[Brief]
Would you return exactly the lines below from the line with "right, bottom; pixels)" through the line with "Breast MRI, one", both included, and nothing else, leaving out the pictures?

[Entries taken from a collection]
··········

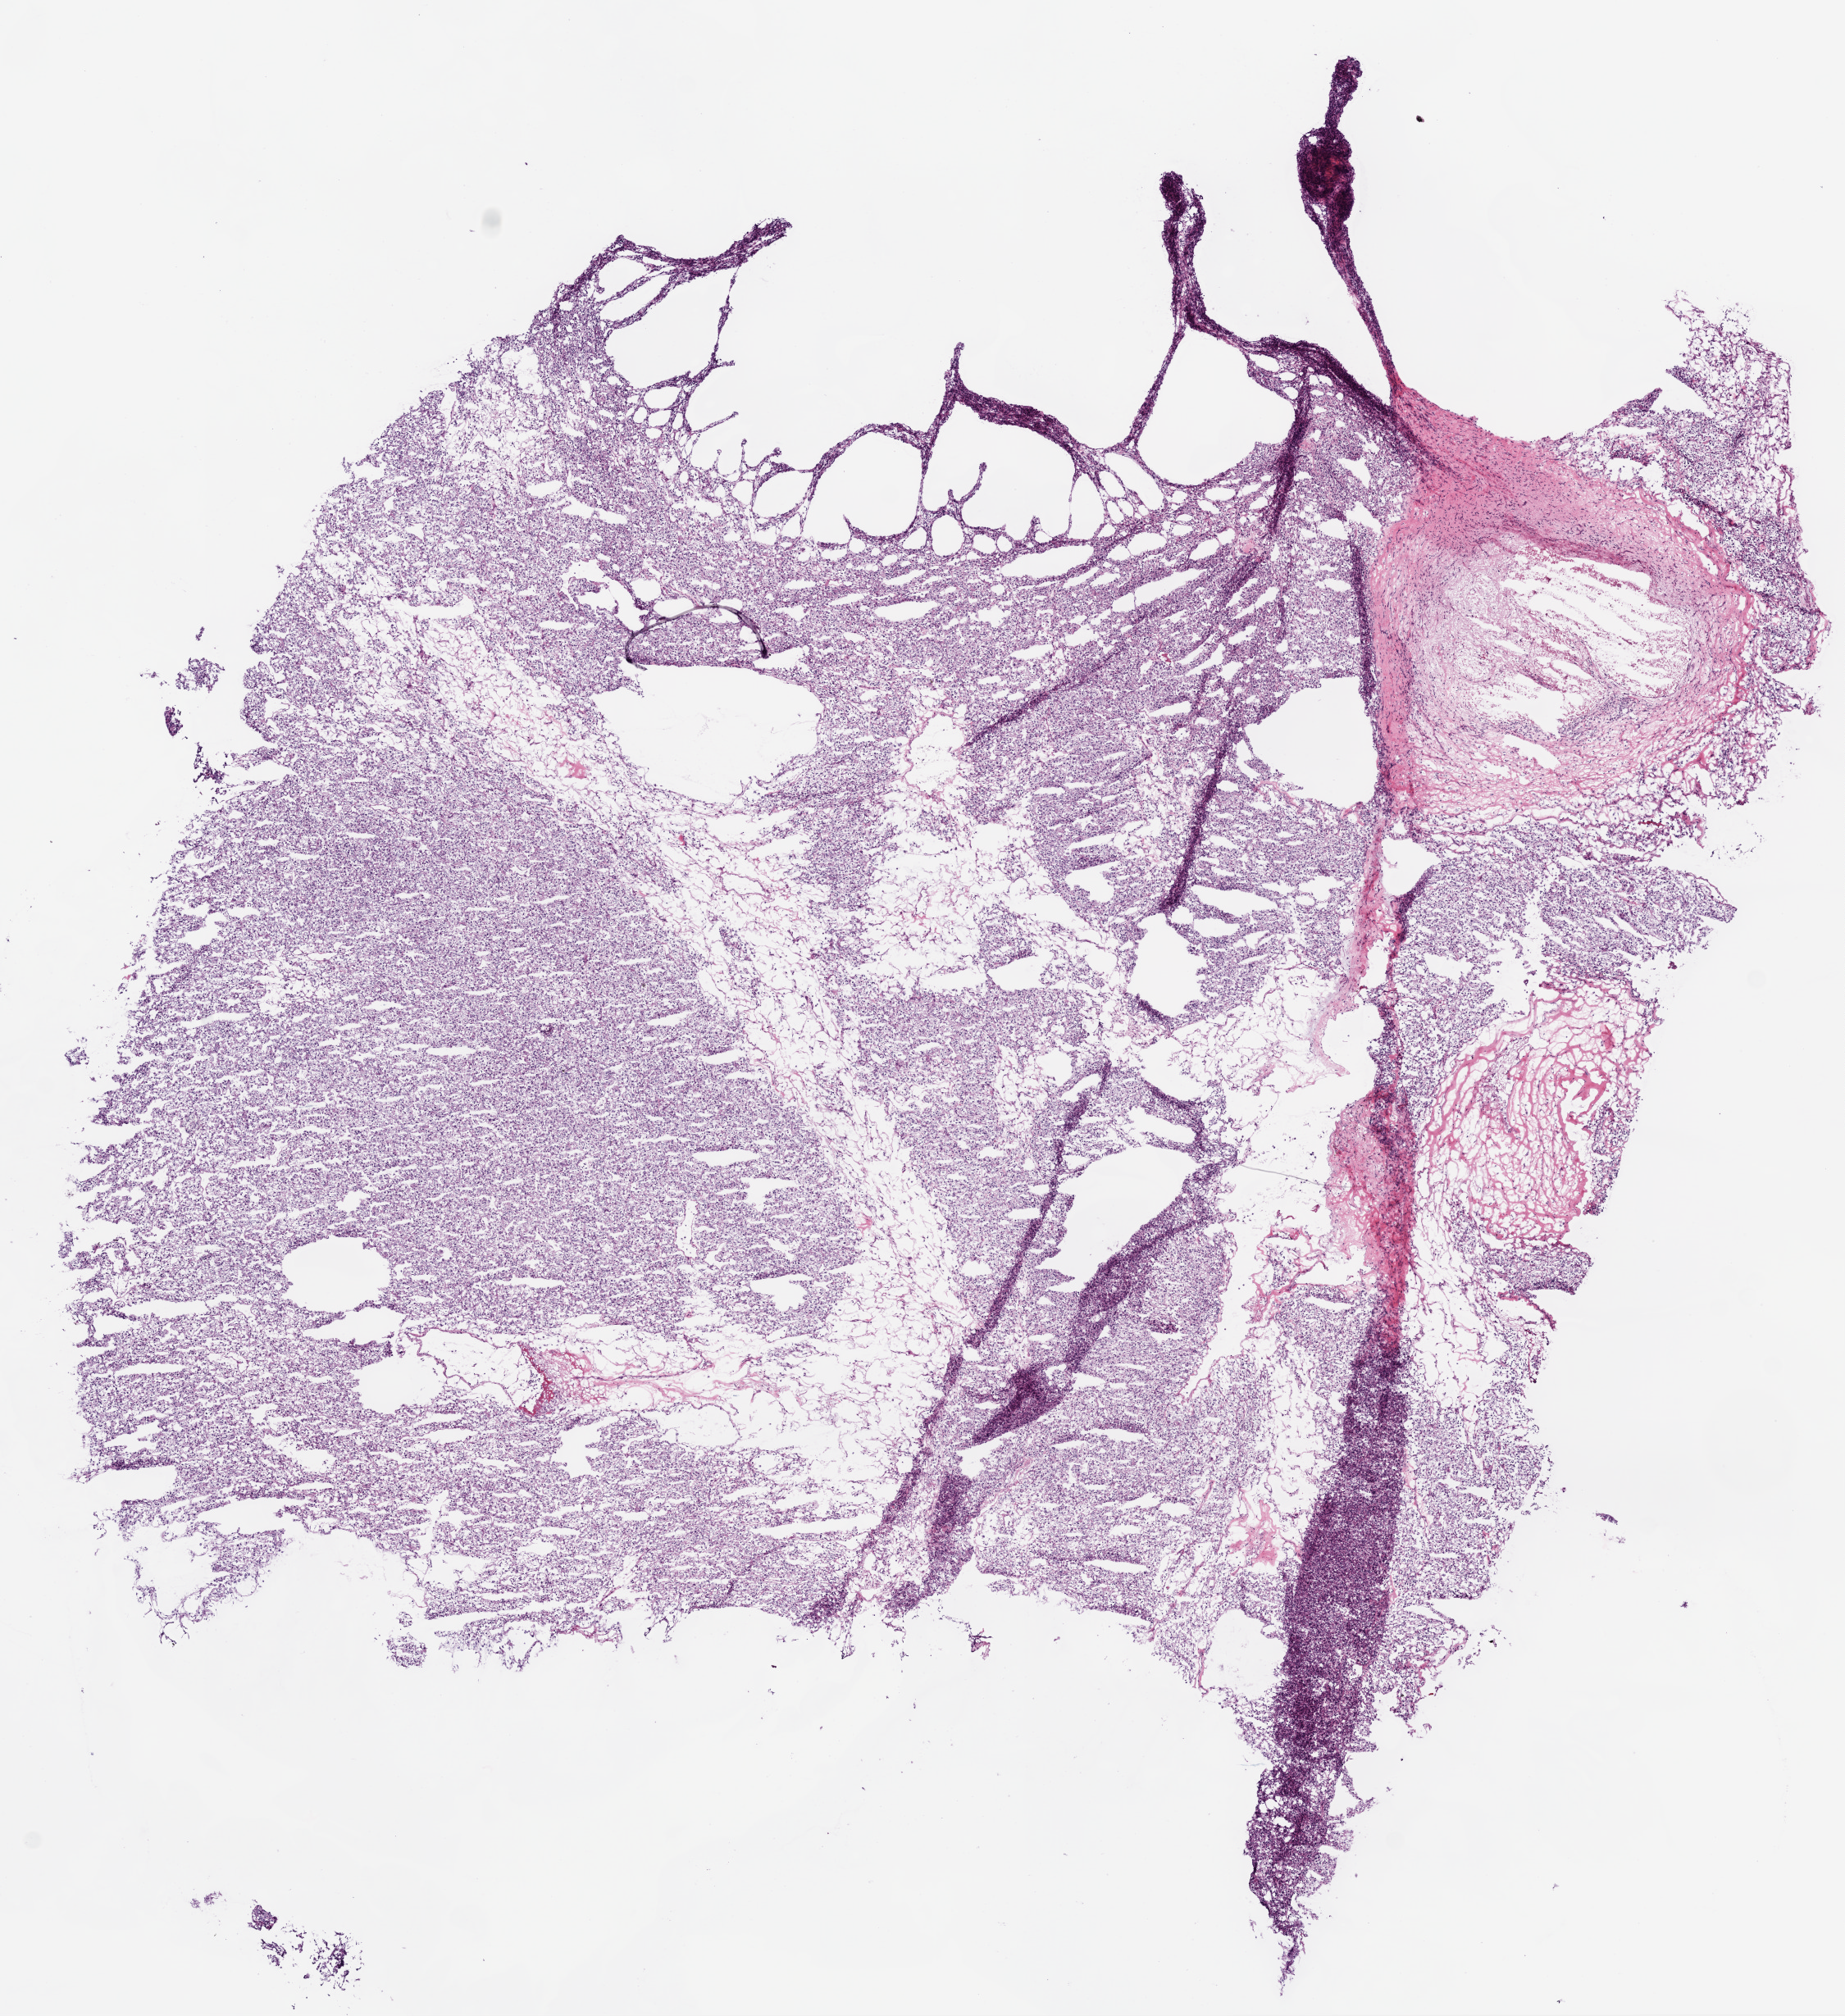
Whole-slide histology image, Hematoxylin and eosin (H&E) stained, whole scanned area (about 9.0 x 9.9 mm, acquisition: 20x scan) shown as a low-resolution overview, frozen section, kidney, primary tumour sample. Male patient; age at initial diagnosis 64 years. Histologic grade: G2 (moderately differentiated). Composition of this section per pathologist review: tumour cells 85%, tumour nuclei 80%, normal cells 0%, stromal cells 15%, necrosis 0%.
AJCC pathologic stage: III. TNM: T3 NX M0. Pathologic diagnosis: Clear cell adenocarcinoma, NOS.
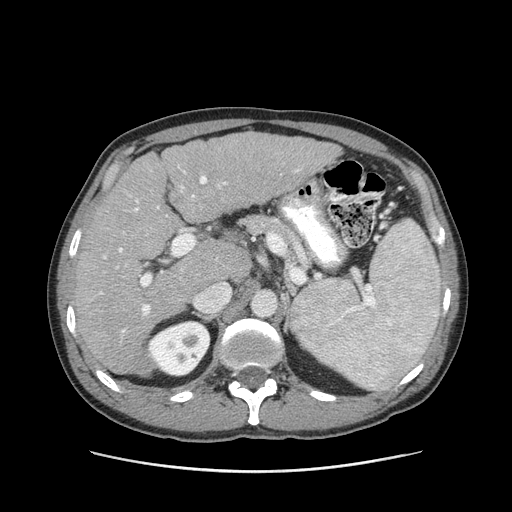
Contrast-enhanced abdominal CT (liver protocol), one axial slice; slice 57 of 93 in the series (ordered by position); 120 kVp; soft-tissue window (W 400 / L 40 HU); 512 × 512 image matrix, field of view 380 × 380 mm. From the clinical record (not read from this slice): diagnosis: hepatocellular carcinoma (patient treated with transarterial chemoembolisation; whether this scan precedes or follows treatment is not stated here); TNM stage (as recorded): Stage-II; Child-Pugh class: A; tumour differentiation: moderately differentiated; tumour size: 1 cm.
Annotated regions visible in this slice (semi-automatic segmentation, software-assisted and operator-edited):
- liver parenchyma outside the tumour (the mass and vessels are separate outlines, so this box may not span the whole liver): bounding box (x1, y1, x2, y2) in pixels: (74, 132, 340, 376)
- portal vein: (99, 166, 300, 332)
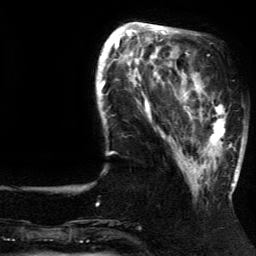
Breast MRI (dynamic contrast-enhanced), one axial slice. Slice 43 of 134 in the series (ordered by position). Cropped to one breast. Dynamic contrast-enhanced series, time point 2 of 5 at this slice position (early post-contrast). 3 T. TE 4.2 ms, TR 7.9 ms. 1.2 mm slice thickness. 256 × 256 image matrix, field of view 200 × 200 mm. Female patient.
Structures marked on this image (semi-automatic segmentation, software-assisted and operator-edited):
- enhancing-tissue mask used for the functional tumour volume (all voxels passing the contrast-enhancement thresholds inside the analysis volume; usually the tumour): bounding box <185,81,237,192> (left, top, right, bottom; pixels)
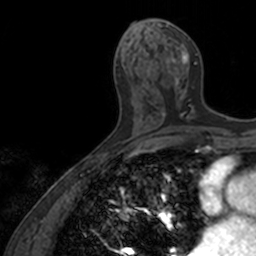
Breast MRI, one axial slice; position 69 of 160 along the scan axis; cropped to one breast; dynamic contrast-enhanced series, time point 2 of 7 at this slice position (early post-contrast); 3 T; TE 1.7 ms, TR 4 ms; 1 mm slice thickness; 256 × 256 image matrix, field of view 171 × 171 mm. Female patient.
Annotated regions visible in this slice (semi-automatically segmented with operator editing):
- enhancing-tissue mask used for the functional tumour volume (all voxels passing the contrast-enhancement thresholds inside the analysis volume; usually the tumour): bounding box (x1, y1, x2, y2) in pixels: (148, 22, 198, 120)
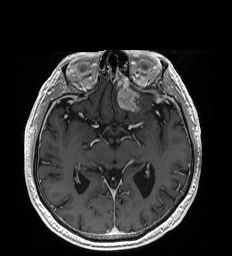
Brain MRI from a brain-tumour surgery series, one axial slice; slice 112 of 192 in the series (ordered by position); T1-weighted post-contrast; 232 × 256 image matrix, field of view 227 × 250 mm. From the clinical record (not read from this slice): histopathology: Glioblastoma; WHO grade: 4; IDH mutation: no.
Annotated regions visible in this slice (manually delineated by an expert):
- tumour: box from (x=117, y=88) to (x=138, y=111) px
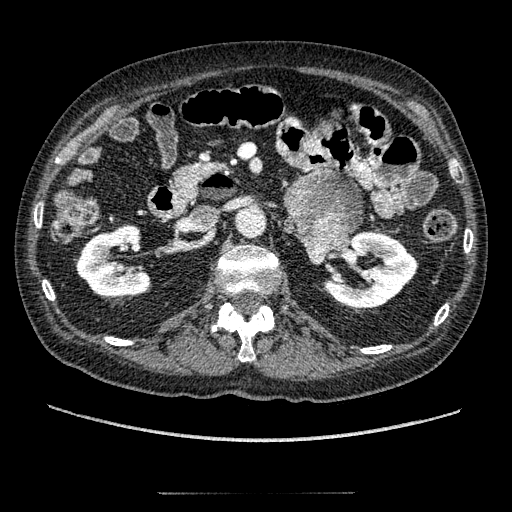
Contrast-enhanced abdominal CT, one axial slice. Slice 98 of 274 in the series (ordered by position). Reconstruction kernel STANDARD. 120 kVp. Soft-tissue window (W 400 / L 40 HU). 1.25 mm slice thickness. 512 × 512 image matrix. Patient: male, 69 years. Case-level facts recorded for this patient, not image findings: diagnosis: adrenocortical carcinoma; tumour side: left adrenal.
Structures marked on this image (semi-automatically segmented with operator editing):
- mass: box from (x=285, y=173) to (x=361, y=264) px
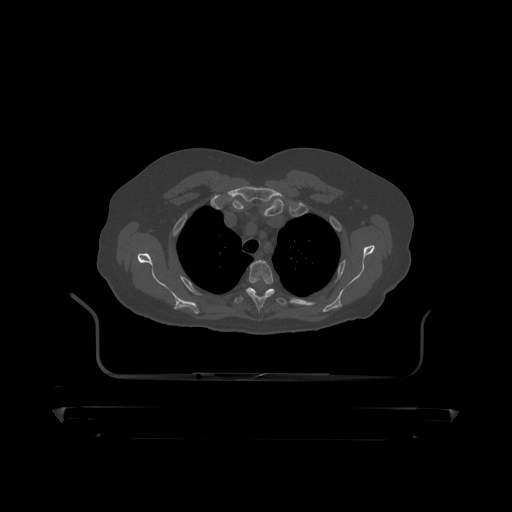
CT including the spine, one axial slice. Position 353 of 390 along the scan axis. Bone window (W 1800 / L 400 HU). 1.25 mm slice thickness. 512 × 512 image matrix, field of view 650 × 650 mm. Patient: male, 60 years. From the clinical record (not read from this slice): primary cancer: prostate.
Outlined on this slice (semi-automatically segmented with operator editing):
- T3 vertebra: bounding box (x1, y1, x2, y2) in pixels: (247, 261, 274, 310)
- T4 vertebra: (234, 288, 287, 307)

··········

[Response area]
- enhancing-tissue mask used for the functional tumour volume (all voxels passing the contrast-enhancement thresholds inside the analysis volume; usually the tumour): bounding box <185,81,237,192> (left, top, right, bottom; pixels)
Breast MRI, one axial slice; position 69 of 160 along the scan axis; cropped to one breast; dynamic contrast-enhanced series, time point 2 of 7 at this slice position (early post-contrast); 3 T; TE 1.7 ms, TR 4 ms; 1 mm slice thickness; 256 × 256 image matrix, field of view 171 × 171 mm. Female patient.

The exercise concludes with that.